[Data records]
------------------------

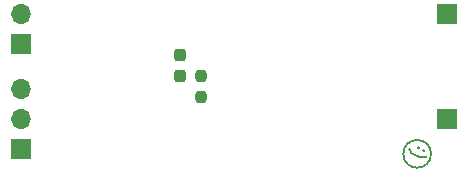
<source format=gbs>
G04 #@! TF.GenerationSoftware,KiCad,Pcbnew,6.0.9-8da3e8f707~116~ubuntu22.04.1*
G04 #@! TF.CreationDate,2022-11-27T05:06:29+05:30*
G04 #@! TF.ProjectId,meshy-tron,6d657368-792d-4747-926f-6e2e6b696361,rev?*
G04 #@! TF.SameCoordinates,Original*
G04 #@! TF.FileFunction,Soldermask,Bot*
G04 #@! TF.FilePolarity,Negative*
%FSLAX46Y46*%
G04 Gerber Fmt 4.6, Leading zero omitted, Abs format (unit mm)*
G04 Created by KiCad (PCBNEW 6.0.9-8da3e8f707~116~ubuntu22.04.1) date 2022-11-27 05:06:29*
%MOMM*%
%LPD*%
G01*
G04 APERTURE LIST*
G04 Aperture macros list*
%AMRoundRect*
0 Rectangle with rounded corners*
0 $1 Rounding radius*
0 $2 $3 $4 $5 $6 $7 $8 $9 X,Y pos of 4 corners*
0 Add a 4 corners polygon primitive as box body*
4,1,4,$2,$3,$4,$5,$6,$7,$8,$9,$2,$3,0*
0 Add four circle primitives for the rounded corners*
1,1,$1+$1,$2,$3*
1,1,$1+$1,$4,$5*
1,1,$1+$1,$6,$7*
1,1,$1+$1,$8,$9*
0 Add four rect primitives between the rounded corners*
20,1,$1+$1,$2,$3,$4,$5,0*
20,1,$1+$1,$4,$5,$6,$7,0*
20,1,$1+$1,$6,$7,$8,$9,0*
20,1,$1+$1,$8,$9,$2,$3,0*%
G04 Aperture macros list end*
%ADD10C,0.200000*%
%ADD11R,1.700000X1.700000*%
%ADD12O,1.700000X1.700000*%
%ADD13RoundRect,0.237500X0.237500X-0.250000X0.237500X0.250000X-0.237500X0.250000X-0.237500X-0.250000X0*%
%ADD14RoundRect,0.237500X-0.237500X0.300000X-0.237500X-0.300000X0.237500X-0.300000X0.237500X0.300000X0*%
G04 APERTURE END LIST*
D10*
X143664882Y-46101000D02*
G75*
G03*
X143664882Y-46101000I-1170882J0D01*
G01*
X143019622Y-45789308D02*
X143040355Y-45850160D01*
X143109468Y-45827214D01*
X143088736Y-45766362D01*
X143019622Y-45789308D01*
X143109468Y-45827214D01*
X142525470Y-45580824D02*
X142546202Y-45641676D01*
X142615316Y-45618730D01*
X142594583Y-45557878D01*
X142525470Y-45580824D01*
X142615316Y-45618730D01*
X143275328Y-46314032D02*
X143206215Y-46336978D01*
X143023065Y-46363917D01*
X142909028Y-46367910D01*
X142750069Y-46352950D01*
X142501264Y-46300084D01*
X142321572Y-46224271D01*
X142121148Y-46087607D01*
X142010570Y-45988848D01*
X141944914Y-45909043D01*
X141858526Y-45768386D01*
X141837794Y-45707533D01*
D11*
X145034000Y-43180000D03*
X145034000Y-34290000D03*
X108966000Y-45720000D03*
D12*
X108966000Y-43180000D03*
X108966000Y-40640000D03*
X108966000Y-34295000D03*
D11*
X108966000Y-36835000D03*
D13*
X124206000Y-39473500D03*
X124206000Y-41298500D03*
D14*
X122428000Y-39470500D03*
X122428000Y-37745500D03*
M02*

</source>
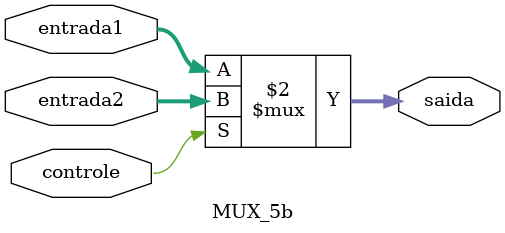
<source format=v>
module MUX_32b (controle,entrada1,entrada2,saida);
  input controle;
  input [31:0]entrada1;
  input [31:0]entrada2;
  output [31:0]saida;
  assign saida = (controle == 0) ? entrada1 : entrada2;
endmodule //MUX_32b

//Mux de 2 entradas de 5bits
module MUX_5b (controle,entrada1,entrada2,saida);
  input controle;
  input [4:0]entrada1;
  input [4:0]entrada2;
  output [4:0]saida;
  assign saida = (controle == 0) ? entrada1 : entrada2;
endmodule //MUX_5b

</source>
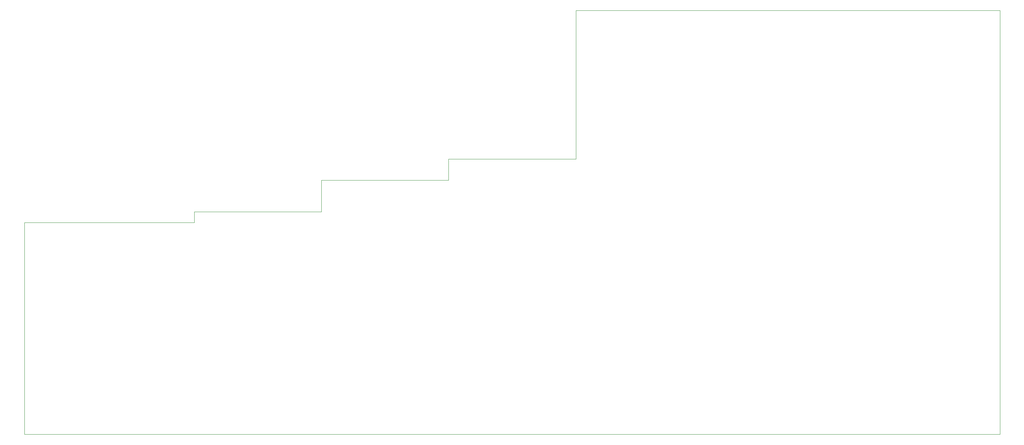
<source format=gbr>
%FSTAX66Y66*%
%MOMM*%
%SFA1B1*%

%IPPOS*%
%ADD26C,0.025400*%
%LNmtrl_50mm_thru_profile-1*%
%LPD*%
G54D26*
X0Y0D02*
Y000049998376D01*
X000039999996*
Y000052498371*
X000069999987*
Y000059998787*
X000099999977*
Y000064999184*
X000129999994*
Y000099999596*
X000229999997*
Y0*
X0*
M02*
</source>
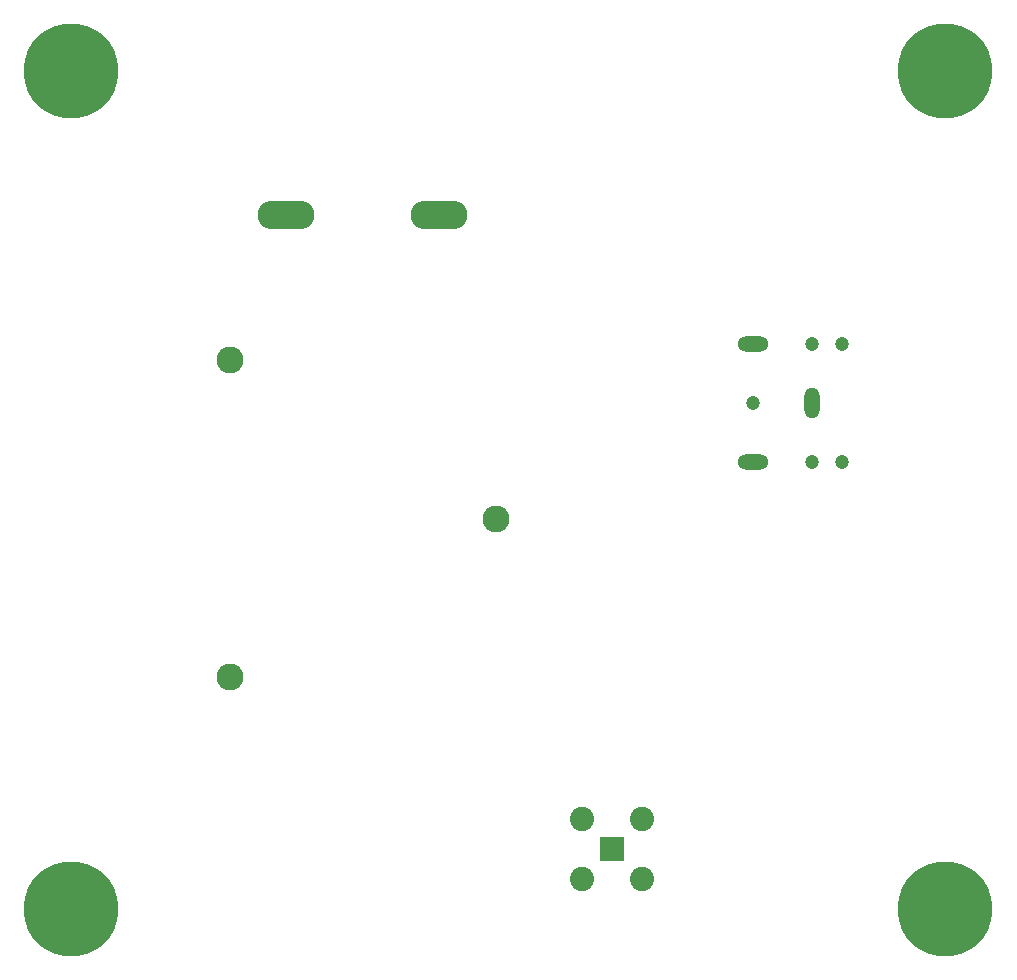
<source format=gbr>
%TF.GenerationSoftware,Altium Limited,Altium Designer,24.2.2 (26)*%
G04 Layer_Color=255*
%FSLAX45Y45*%
%MOMM*%
%TF.SameCoordinates,979FBE80-878B-4EC3-91C7-7055811A0E5A*%
%TF.FilePolarity,Positive*%
%TF.FileFunction,Pads,Bot*%
%TF.Part,Single*%
G01*
G75*
%TA.AperFunction,ComponentPad*%
%ADD37C,2.28600*%
%ADD38O,4.82000X2.41000*%
%ADD39C,8.00000*%
%ADD40O,1.30800X2.61600*%
%ADD41O,2.61600X1.30800*%
%ADD42C,1.20000*%
%ADD43C,2.05000*%
%ADD44R,2.05000X2.05000*%
D37*
X14592300Y5905500D02*
D03*
X12341860Y4566920D02*
D03*
Y7254240D02*
D03*
D38*
X14112241Y8483600D02*
D03*
X12816840D02*
D03*
D39*
X11000000Y9700000D02*
D03*
Y2600000D02*
D03*
X18400000D02*
D03*
Y9700000D02*
D03*
D40*
X17271620Y6888480D02*
D03*
D41*
X16771620Y7388480D02*
D03*
Y6388480D02*
D03*
D42*
X17521620D02*
D03*
X17271620D02*
D03*
X16771620Y6888480D02*
D03*
X17521620Y7388480D02*
D03*
X17271620D02*
D03*
D43*
X15321280Y3365500D02*
D03*
X15829280D02*
D03*
Y2857500D02*
D03*
X15321280D02*
D03*
D44*
X15575281Y3111500D02*
D03*
%TF.MD5,70e8cf39d10adb774bc398fe33545cd7*%
M02*

</source>
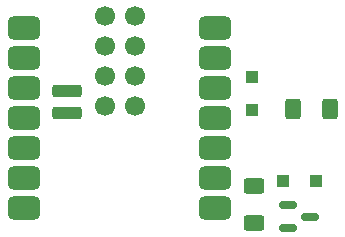
<source format=gbr>
%TF.GenerationSoftware,KiCad,Pcbnew,9.0.1*%
%TF.CreationDate,2025-04-11T12:26:53-04:00*%
%TF.ProjectId,Pneumatactors_1Xiao_CompactControl_Battery,506e6575-6d61-4746-9163-746f72735f31,rev?*%
%TF.SameCoordinates,Original*%
%TF.FileFunction,Paste,Top*%
%TF.FilePolarity,Positive*%
%FSLAX46Y46*%
G04 Gerber Fmt 4.6, Leading zero omitted, Abs format (unit mm)*
G04 Created by KiCad (PCBNEW 9.0.1) date 2025-04-11 12:26:53*
%MOMM*%
%LPD*%
G01*
G04 APERTURE LIST*
G04 Aperture macros list*
%AMRoundRect*
0 Rectangle with rounded corners*
0 $1 Rounding radius*
0 $2 $3 $4 $5 $6 $7 $8 $9 X,Y pos of 4 corners*
0 Add a 4 corners polygon primitive as box body*
4,1,4,$2,$3,$4,$5,$6,$7,$8,$9,$2,$3,0*
0 Add four circle primitives for the rounded corners*
1,1,$1+$1,$2,$3*
1,1,$1+$1,$4,$5*
1,1,$1+$1,$6,$7*
1,1,$1+$1,$8,$9*
0 Add four rect primitives between the rounded corners*
20,1,$1+$1,$2,$3,$4,$5,0*
20,1,$1+$1,$4,$5,$6,$7,0*
20,1,$1+$1,$6,$7,$8,$9,0*
20,1,$1+$1,$8,$9,$2,$3,0*%
G04 Aperture macros list end*
%ADD10RoundRect,0.150000X-0.587500X-0.150000X0.587500X-0.150000X0.587500X0.150000X-0.587500X0.150000X0*%
%ADD11RoundRect,0.250000X-0.300000X-0.300000X0.300000X-0.300000X0.300000X0.300000X-0.300000X0.300000X0*%
%ADD12RoundRect,0.250000X-0.625000X0.400000X-0.625000X-0.400000X0.625000X-0.400000X0.625000X0.400000X0*%
%ADD13RoundRect,0.250000X-0.400000X-0.625000X0.400000X-0.625000X0.400000X0.625000X-0.400000X0.625000X0*%
%ADD14RoundRect,0.250000X-0.300000X0.300000X-0.300000X-0.300000X0.300000X-0.300000X0.300000X0.300000X0*%
%ADD15RoundRect,0.500000X-0.875000X-0.500000X0.875000X-0.500000X0.875000X0.500000X-0.875000X0.500000X0*%
%ADD16RoundRect,0.275000X0.975000X0.275000X-0.975000X0.275000X-0.975000X-0.275000X0.975000X-0.275000X0*%
%ADD17C,1.700000*%
G04 APERTURE END LIST*
D10*
%TO.C,Q3*%
X39702500Y-38928000D03*
X39702500Y-40828000D03*
X41577500Y-39878000D03*
%TD*%
D11*
%TO.C,D4*%
X39240000Y-36830000D03*
X42040000Y-36830000D03*
%TD*%
D12*
%TO.C,R6*%
X36830000Y-37312000D03*
X36830000Y-40412000D03*
%TD*%
D13*
%TO.C,R3*%
X40106000Y-30734000D03*
X43206000Y-30734000D03*
%TD*%
D14*
%TO.C,D1*%
X36594000Y-28068000D03*
X36594000Y-30868000D03*
%TD*%
D15*
%TO.C,U2*%
X17363000Y-23876000D03*
X17363000Y-26416000D03*
X17363000Y-28956000D03*
X17363000Y-31496000D03*
X17363000Y-34036000D03*
X17363000Y-36576000D03*
X17363000Y-39116000D03*
X33528000Y-39116000D03*
X33528000Y-36576000D03*
X33528000Y-34036000D03*
X33528000Y-31496000D03*
X33528000Y-28956000D03*
X33528000Y-26416000D03*
X33528000Y-23876000D03*
D16*
X20973000Y-31114000D03*
X20973000Y-29209000D03*
D17*
X24148000Y-22864000D03*
X26688000Y-22864000D03*
X24148000Y-25404000D03*
X26688000Y-25404000D03*
X24148000Y-27944000D03*
X26688000Y-27944000D03*
X24148000Y-30484000D03*
X26688000Y-30484000D03*
%TD*%
M02*

</source>
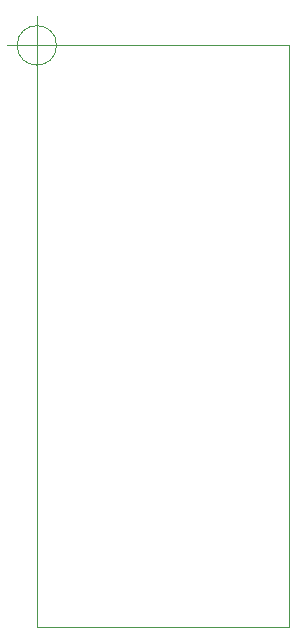
<source format=gbr>
G04 #@! TF.GenerationSoftware,KiCad,Pcbnew,(5.1.0)-1*
G04 #@! TF.CreationDate,2019-04-05T23:42:48+02:00*
G04 #@! TF.ProjectId,BT_module,42545f6d-6f64-4756-9c65-2e6b69636164,rev?*
G04 #@! TF.SameCoordinates,Original*
G04 #@! TF.FileFunction,Profile,NP*
%FSLAX46Y46*%
G04 Gerber Fmt 4.6, Leading zero omitted, Abs format (unit mm)*
G04 Created by KiCad (PCBNEW (5.1.0)-1) date 2019-04-05 23:42:48*
%MOMM*%
%LPD*%
G04 APERTURE LIST*
%ADD10C,0.050000*%
G04 APERTURE END LIST*
D10*
X121046666Y-50800000D02*
G75*
G03X121046666Y-50800000I-1666666J0D01*
G01*
X116880000Y-50800000D02*
X121880000Y-50800000D01*
X119380000Y-48300000D02*
X119380000Y-53300000D01*
X140716000Y-50800000D02*
X119380000Y-50800000D01*
X140716000Y-100076000D02*
X140716000Y-50800000D01*
X119380000Y-100076000D02*
X140716000Y-100076000D01*
X119380000Y-50800000D02*
X119380000Y-100076000D01*
M02*

</source>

------------------------

- **THE PROBLEM**
Copy all lines above where "SameCoordinates" is present.

- **EXERCISE RESPONSE**
G04 #@! TF.SameCoordinates,Original*
%TF.SameCoordinates,979FBE80-878B-4EC3-91C7-7055811A0E5A*%
%TF.SameCoordinates,Original*%
G04 #@! TF.SameCoordinates,Original*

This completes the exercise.